From: r l reid [mailto:ro (at) panix(dot)com] wrote:

>Paul Gifford's extensive book "The Hammered Dulcimer" (Scarecrow
Press, 2001)
>makes scant mention of the "chang" of Uzbekistan and Tajikistan- I
beleive 
>that's the rough area  Bukhara is found in.  

>Apparently there was a pre-Soviet version and a Soviet version.
Assuming
>you have the Soviet version, they were standardized into 4 sizes and
>"incorporated in 1938 into a state orchestra for playing Western
pieces".

>Tsimbls, cymbali, etc are notorious for thier lack of uniformity in
>design, construction, and tuning.  Apparentl the chang is no
exception.
>Gifford  quotes 4 different sources with 4 different setups, and none
of them
>have any indication of tuning.

Right---as I recall, the book by Tamara Vyzgo and A. Petrosyants,
_Uzbekskii
orkestr narodnykh instrumentov_ (Tashkent: Gosudarstvennoe
Izdatel'stvo 
Khudozhestvennoi Literatury UzSSR, 1962), pp. 30-31, gives the ranges
of the
four sizes, but not the specific tunings. Probably the instrument is
taught at
the conservatory in Tashkent, though who knows whether it is still
being
manufactured.

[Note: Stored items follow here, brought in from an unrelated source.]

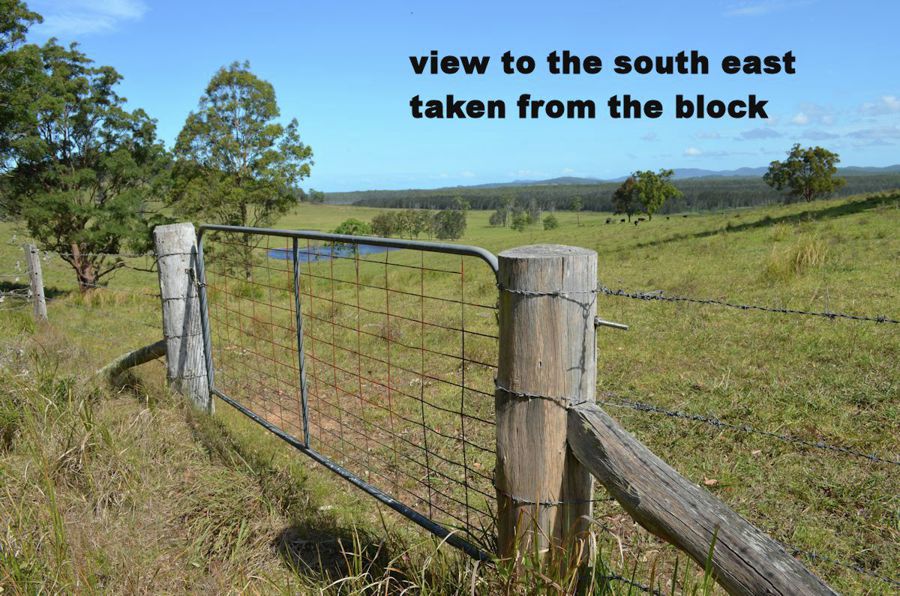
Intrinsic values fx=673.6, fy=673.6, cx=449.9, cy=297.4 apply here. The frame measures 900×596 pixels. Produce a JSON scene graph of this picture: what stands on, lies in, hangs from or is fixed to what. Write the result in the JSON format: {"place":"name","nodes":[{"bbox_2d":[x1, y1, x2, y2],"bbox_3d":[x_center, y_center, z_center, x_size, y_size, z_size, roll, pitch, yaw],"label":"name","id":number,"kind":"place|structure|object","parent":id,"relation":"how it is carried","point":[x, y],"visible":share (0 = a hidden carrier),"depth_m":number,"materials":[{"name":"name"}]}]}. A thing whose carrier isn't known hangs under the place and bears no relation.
{"place":"outdoors","nodes":[
{"label":"outdoors","id":0,"kind":"place"},
{"bbox_2d":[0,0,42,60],"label":"tree","id":1,"kind":"object","parent":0,"point":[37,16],"visible":0.83,"depth_m":15.31,"materials":[{"name":"green plant"}]},
{"bbox_2d":[31,0,147,35],"label":"cloud","id":2,"kind":"structure","parent":0,"point":[118,11],"materials":[{"name":"white"}]},
{"bbox_2d":[268,242,394,261],"label":"pond","id":3,"kind":"structure","parent":0,"point":[374,249],"materials":[{"name":"blue liquid"}]},
{"bbox_2d":[0,188,898,595],"label":"grass field","id":4,"kind":"structure","parent":0,"point":[858,218],"materials":[{"name":"green plant"}]},
{"bbox_2d":[24,243,47,319],"bbox_3d":[-5.657,0.059,9.234,0.197,1.619,0.176,4,10,26],"label":"wooden post","id":5,"kind":"object","parent":4,"relation":"on","point":[34,266],"visible":0.88,"depth_m":9.15,"materials":[{"name":"wood"}]},
{"bbox_2d":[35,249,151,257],"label":"barbed wire","id":6,"kind":"object","parent":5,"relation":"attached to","point":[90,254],"visible":0.71,"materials":[{"name":"black metal"}]},
{"bbox_2d":[0,35,169,291],"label":"tree","id":7,"kind":"object","parent":4,"relation":"on","point":[62,226],"visible":0.97,"depth_m":14.62,"materials":[{"name":"plant"}]},
{"bbox_2d":[154,221,211,412],"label":"wooden post","id":8,"kind":"object","parent":4,"relation":"on","point":[168,235],"visible":0.77,"depth_m":4.84,"materials":[{"name":"wood"}]},
{"bbox_2d":[97,340,165,379],"bbox_3d":[-2.798,0.619,5.833,1.222,0.682,0.293,3,10,23],"label":"wooden brace","id":9,"kind":"object","parent":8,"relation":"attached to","point":[145,348],"visible":0.56,"depth_m":5.75,"materials":[{"name":"brown wood"}]},
{"bbox_2d":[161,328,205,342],"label":"wire","id":10,"kind":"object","parent":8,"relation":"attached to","point":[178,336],"visible":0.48,"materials":[{"name":"grey metal"}]},
{"bbox_2d":[168,62,311,278],"bbox_3d":[-5.979,-3.387,19.148,3.967,6.276,3.762,5,11,32],"label":"tree","id":11,"kind":"object","parent":4,"relation":"on","point":[265,115],"visible":0.94,"depth_m":18.33,"materials":[{"name":"green plant"}]},
{"bbox_2d":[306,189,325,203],"label":"tree","id":12,"kind":"object","parent":4,"relation":"on","point":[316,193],"visible":0.77,"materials":[{"name":"green plant"}]},
{"bbox_2d":[333,218,371,235],"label":"shrub","id":13,"kind":"object","parent":4,"relation":"on","point":[351,223],"visible":0.64,"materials":[{"name":"green plant"}]},
{"bbox_2d":[369,209,433,238],"label":"trees","id":14,"kind":"object","parent":4,"relation":"on","point":[377,221],"visible":0.9,"materials":[{"name":"green plant"}]},
{"bbox_2d":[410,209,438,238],"label":"tree","id":15,"kind":"object","parent":4,"relation":"on","point":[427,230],"visible":0.8,"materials":[{"name":"green plant"}]},
{"bbox_2d":[431,208,466,240],"label":"tree","id":16,"kind":"object","parent":4,"relation":"on","point":[446,228],"visible":0.96,"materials":[{"name":"green plant"}]},
{"bbox_2d":[489,205,509,227],"label":"tree","id":17,"kind":"object","parent":4,"relation":"on","point":[492,221],"visible":0.98,"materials":[{"name":"green plant"}]},
{"bbox_2d":[510,210,531,230],"label":"tree","id":18,"kind":"object","parent":4,"relation":"on","point":[518,219],"visible":0.99,"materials":[{"name":"green plant"}]},
{"bbox_2d":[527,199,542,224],"label":"tree","id":19,"kind":"object","parent":4,"relation":"on","point":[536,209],"visible":0.86,"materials":[{"name":"plant"}]},
{"bbox_2d":[494,241,599,568],"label":"wooden fence post","id":20,"kind":"object","parent":4,"relation":"on","point":[520,264],"visible":0.76,"depth_m":2.15,"materials":[{"name":"brown wood"}]},
{"bbox_2d":[197,224,501,559],"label":"metal gate","id":21,"kind":"structure","parent":20,"relation":"attached to","point":[296,249],"depth_m":3.20,"materials":[{"name":"metal"}]},
{"bbox_2d":[492,379,585,405],"bbox_3d":[0.295,0.312,2.257,0.346,0.079,0.299,0,9,2],"label":"wire","id":22,"kind":"object","parent":20,"relation":"attached to","point":[508,391],"visible":0.5,"depth_m":2.18,"materials":[{"name":"grey metal"}]},
{"bbox_2d":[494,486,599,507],"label":"wire","id":23,"kind":"object","parent":20,"relation":"attached to","point":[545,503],"visible":0.47,"depth_m":2.19,"materials":[{"name":"grey metal"}]},
{"bbox_2d":[495,284,600,300],"bbox_3d":[0.316,-0.019,2.223,0.364,0.063,0.280,0,9,2],"label":"wire","id":24,"kind":"object","parent":20,"relation":"attached to","point":[550,294],"visible":0.63,"depth_m":2.16,"materials":[{"name":"grey metal"}]},
{"bbox_2d":[594,316,628,330],"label":"metal bolt","id":25,"kind":"object","parent":20,"relation":"attached to","point":[606,324],"visible":0.79,"depth_m":2.15,"materials":[{"name":"silver metal"}]},
{"bbox_2d":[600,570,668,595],"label":"barbed wire","id":26,"kind":"object","parent":20,"relation":"attached to","point":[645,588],"visible":0.72,"depth_m":2.25,"materials":[{"name":"black metal"}]},
{"bbox_2d":[565,403,840,595],"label":"wooden brace","id":27,"kind":"object","parent":20,"relation":"attached to","point":[629,440],"visible":0.98,"depth_m":1.97,"materials":[{"name":"brown wood"}]},
{"bbox_2d":[597,395,898,466],"bbox_3d":[1.275,0.452,2.130,1.139,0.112,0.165,0,9,2],"label":"barbed wire","id":28,"kind":"object","parent":20,"relation":"attached to","point":[872,457],"visible":0.92,"depth_m":2.19,"materials":[{"name":"grey metal"}]},
{"bbox_2d":[597,288,899,325],"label":"barbed wire","id":29,"kind":"object","parent":20,"relation":"attached to","point":[881,320],"visible":0.95,"depth_m":2.11,"materials":[{"name":"black metal"}]},
{"bbox_2d":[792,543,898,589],"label":"barbed wire","id":30,"kind":"object","parent":20,"relation":"attached to","point":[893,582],"visible":0.73,"depth_m":1.90,"materials":[{"name":"black metal"}]},
{"bbox_2d":[542,214,558,229],"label":"shrub","id":31,"kind":"object","parent":4,"relation":"on","point":[548,221],"visible":0.99,"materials":[{"name":"green plant"}]},
{"bbox_2d":[569,194,583,225],"label":"tree","id":32,"kind":"object","parent":4,"relation":"on","point":[576,202],"visible":0.99,"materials":[{"name":"green plant"}]},
{"bbox_2d":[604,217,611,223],"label":"cow","id":33,"kind":"object","parent":4,"relation":"on","point":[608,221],"visible":0.98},
{"bbox_2d":[326,173,899,212],"label":"forest","id":34,"kind":"object","parent":4,"relation":"on","point":[846,192],"visible":0.47,"materials":[{"name":"green plant"}]},
{"bbox_2d":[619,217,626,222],"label":"cow","id":35,"kind":"object","parent":4,"relation":"on","point":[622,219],"visible":0.97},
{"bbox_2d":[633,217,643,224],"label":"cow","id":36,"kind":"object","parent":4,"relation":"on","point":[636,223],"visible":0.98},
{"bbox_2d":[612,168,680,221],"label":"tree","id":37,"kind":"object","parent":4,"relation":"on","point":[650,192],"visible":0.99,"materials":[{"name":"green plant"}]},
{"bbox_2d":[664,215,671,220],"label":"cow","id":38,"kind":"object","parent":4,"relation":"on","point":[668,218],"visible":0.98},
{"bbox_2d":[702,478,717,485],"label":"dry leaf","id":39,"kind":"object","parent":4,"relation":"on","point":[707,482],"visible":0.81,"depth_m":3.92,"materials":[{"name":"brown plant"}]},
{"bbox_2d":[764,234,827,280],"bbox_3d":[5.770,-0.668,11.213,1.393,0.749,1.464,0,9,2],"label":"grass tuft","id":40,"kind":"object","parent":4,"relation":"on","point":[800,254],"visible":0.68,"depth_m":11.07,"materials":[{"name":"plant"}]},
{"bbox_2d":[763,146,842,202],"label":"tree","id":41,"kind":"object","parent":4,"relation":"on","point":[804,160],"visible":1,"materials":[{"name":"green plant"}]},
{"bbox_2d":[5,0,899,189],"label":"sky","id":42,"kind":"structure","parent":0,"point":[450,167],"materials":[{"name":"blue"}]},
{"bbox_2d":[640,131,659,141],"label":"cloud","id":43,"kind":"structure","parent":0,"point":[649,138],"materials":[{"name":"white"}]},
{"bbox_2d":[474,164,899,188],"label":"mountain range","id":44,"kind":"structure","parent":0,"point":[719,172],"materials":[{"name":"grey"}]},
{"bbox_2d":[683,146,702,156],"label":"cloud","id":45,"kind":"structure","parent":0,"point":[693,152],"materials":[{"name":"white"}]},
{"bbox_2d":[737,127,780,139],"label":"cloud","id":46,"kind":"structure","parent":0,"point":[756,132],"materials":[{"name":"grey"}]},
{"bbox_2d":[723,0,814,16],"label":"cloud","id":47,"kind":"structure","parent":0,"point":[747,11],"materials":[{"name":"white"}]},
{"bbox_2d":[790,109,834,125],"label":"cloud","id":48,"kind":"structure","parent":0,"point":[798,119],"materials":[{"name":"white"}]},
{"bbox_2d":[846,127,899,143],"label":"cloud","id":49,"kind":"structure","parent":0,"point":[858,136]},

I have a tuning for the older chang in the book, showing
that
it was basically "diatonic" (this is from Belaiev's 1933 book). Likely
the
post-1938 instruments had a chromatic tuning.  Anybody experienced
with the
instrument could figure out a likely tuning, though, but you'd have to
find
someone familiar with string tensions.  You've got a real rarity.